TÂCHE À RÉALISER: D'après le texte ci-dessous sur les modèles de croissance, quelle part de la croissance les premières estimations attribuaient-elles à l'accumulation des facteurs travail et capital ?

Nelson reprochait au programme néoclassique son manque d’intérêt pour le changement technologique et l’innovation. Les modèles de croissance à fonctions de productions agrégées de type Y = A f(K,L), introduits par Robert Solow en 1956, attribuaient les sources de la croissance à l’accumulation des facteurs travail et capital, responsables d’après les premières estimations de seulement 20 % de la croissance. Les 80 % inexpliqués étaient donc attribués à « A », identifié comme la productivité totale des facteurs (total factor productivity, TFP), sans qu’une signification précise ne soit donnée à ce résidu (Griliches, 1996).

Plusieurs tentatives avaient été faites pour réduire la part de croissance attribuable à ce résidu, en intégrant des mesures qualitatives des facteurs de production. Nelson doutait que ces exercices de comptabilisation des facteurs de la croissance (growth accounting) soient féconds. Selon lui, ce n’était pas l’accumulation de facteurs qui était fondamentalement responsable de la croissance. Ses travaux à la RAND l’avaient convaincu que la croissance était avant tout le résultat d’une hausse de la productivité induite par l’invention et l’innovation. Ces derniers devaient être alors placés au cœur d’un modèle de croissance, plutôt que surajoutés à une mesure de la croissance par l’accumulation des facteurs 222 .

DONNÉES FOURNIES:

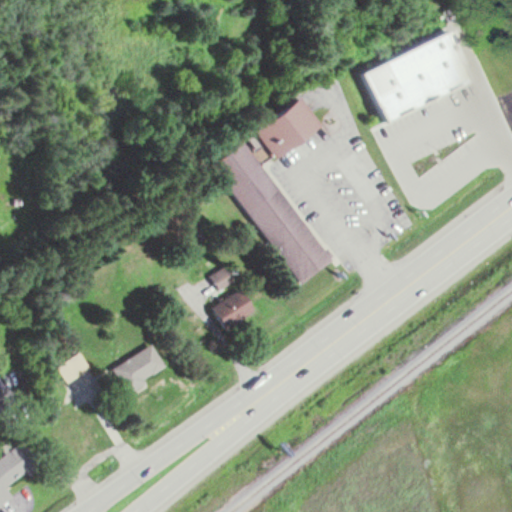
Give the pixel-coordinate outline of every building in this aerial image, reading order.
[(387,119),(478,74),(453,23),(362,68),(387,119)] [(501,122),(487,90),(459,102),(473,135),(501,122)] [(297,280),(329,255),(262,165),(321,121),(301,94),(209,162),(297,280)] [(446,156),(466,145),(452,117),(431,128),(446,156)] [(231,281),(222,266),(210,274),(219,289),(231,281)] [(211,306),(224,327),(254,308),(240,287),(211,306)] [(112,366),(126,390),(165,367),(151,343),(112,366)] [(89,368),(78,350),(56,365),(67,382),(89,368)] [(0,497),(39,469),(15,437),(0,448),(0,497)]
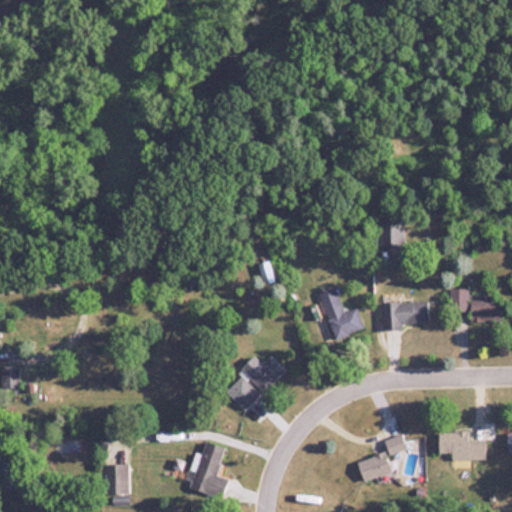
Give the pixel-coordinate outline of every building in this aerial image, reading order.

==

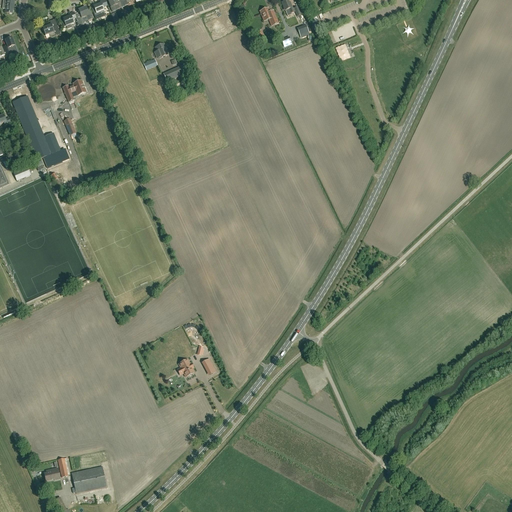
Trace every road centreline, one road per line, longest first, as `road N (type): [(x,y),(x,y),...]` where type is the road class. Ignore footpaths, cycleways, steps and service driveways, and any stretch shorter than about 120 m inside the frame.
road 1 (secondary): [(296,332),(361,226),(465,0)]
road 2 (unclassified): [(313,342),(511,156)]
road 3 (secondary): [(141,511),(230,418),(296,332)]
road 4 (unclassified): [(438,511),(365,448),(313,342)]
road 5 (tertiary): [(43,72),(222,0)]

RÉSULTAT DE L'EXERCICE: Seulement 20 % de la croissance.